Весной 1850 года через В. А. Соллогуба (муж ее сестры Софьи) Гоголь делает официальное предложение. «Ваше предложение не будет иметь успеха», – ответил ему Соллогуб. В свой салон Виельгорские – мать Анны, Луиза Карловна Бирон, внучка знаменитого герцога Эрнеста Иоганна Бирона (фаворит императрицы Анны Ивановны), и отец Михаил Юрьевич – допускали только высокопоставленных лиц. А Гоголь был всего лишь сочинителем, не имевшим ни своего угла, ни постоянного дохода, – ничего, кроме имени. В свой салон они его больше не приглашали.

Непонятно, с чем был связан такой шаг Гоголя, толкнувший его к сватовству, явно не соответствовавшему его положению. Некоторые считали, что причина была в его религиозных убеждениях, а не в сердечной привязанности. Друзьям он свой поступок объяснил так: «У нее есть то, чего я не знал ни у одной женщины. У нее не ум, а разум, ее скоро не узнаешь, у нее все внутри».

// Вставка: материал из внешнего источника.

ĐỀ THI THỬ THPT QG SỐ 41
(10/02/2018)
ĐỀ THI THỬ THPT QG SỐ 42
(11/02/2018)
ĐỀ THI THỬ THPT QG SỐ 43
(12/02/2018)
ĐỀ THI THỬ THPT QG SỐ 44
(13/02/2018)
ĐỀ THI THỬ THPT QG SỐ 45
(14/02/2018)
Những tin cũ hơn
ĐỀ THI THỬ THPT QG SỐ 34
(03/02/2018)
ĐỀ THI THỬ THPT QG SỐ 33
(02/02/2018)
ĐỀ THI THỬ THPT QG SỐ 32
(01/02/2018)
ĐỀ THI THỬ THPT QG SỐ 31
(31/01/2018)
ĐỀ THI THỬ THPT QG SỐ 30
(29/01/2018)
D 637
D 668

Люди из его окружения считали, что он имел сердечную привязанность не к Анне, а к своей замужней приятельнице Александре Осиповне Смирновой (Россет). За несколько лет до своей смерти он писал о ней: «Это перл всех русских женщин. Как ни уважал, как ни ценил ее, как ни был дружен, но только в одни страждущие минуты я узнал ее. Она явилась истинным утешителем, в то время как чье-либо слово вряд ли меня утешило бы. Подобно двум близнецам-братьям были сходны наши души между собой».

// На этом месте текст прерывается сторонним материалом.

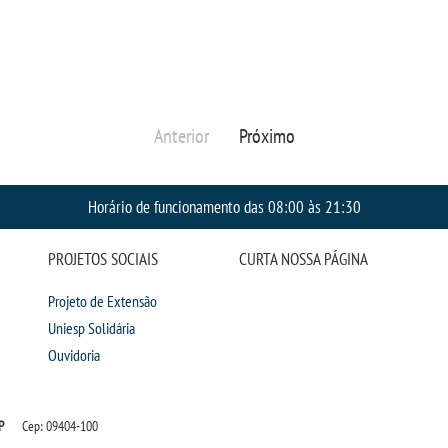
Anterior
Próximo
Horário de funcionamento das 08:00 às 21:30
PROJETOS SOCIAIS
CURTA NOSSA PÁGINA
Projeto de Extensão
Uniesp Solidária
Ouvidoria
P
Cep: 09404-100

Аксаков был уверен, что Гоголь любил Смирнову: «Сам того не ведая, он был неравнодушен к Смирновой, блестящий ум, живость ее были очаровательны». Смирнова и сама заметила повышенное внимание к ней Гоголя и однажды сказала, что он влюблен в нее. Гоголь смутился и не появлялся у нее в доме 2 недели. До конца дней ему не суждено было создать свою семью, свой домашний очаг.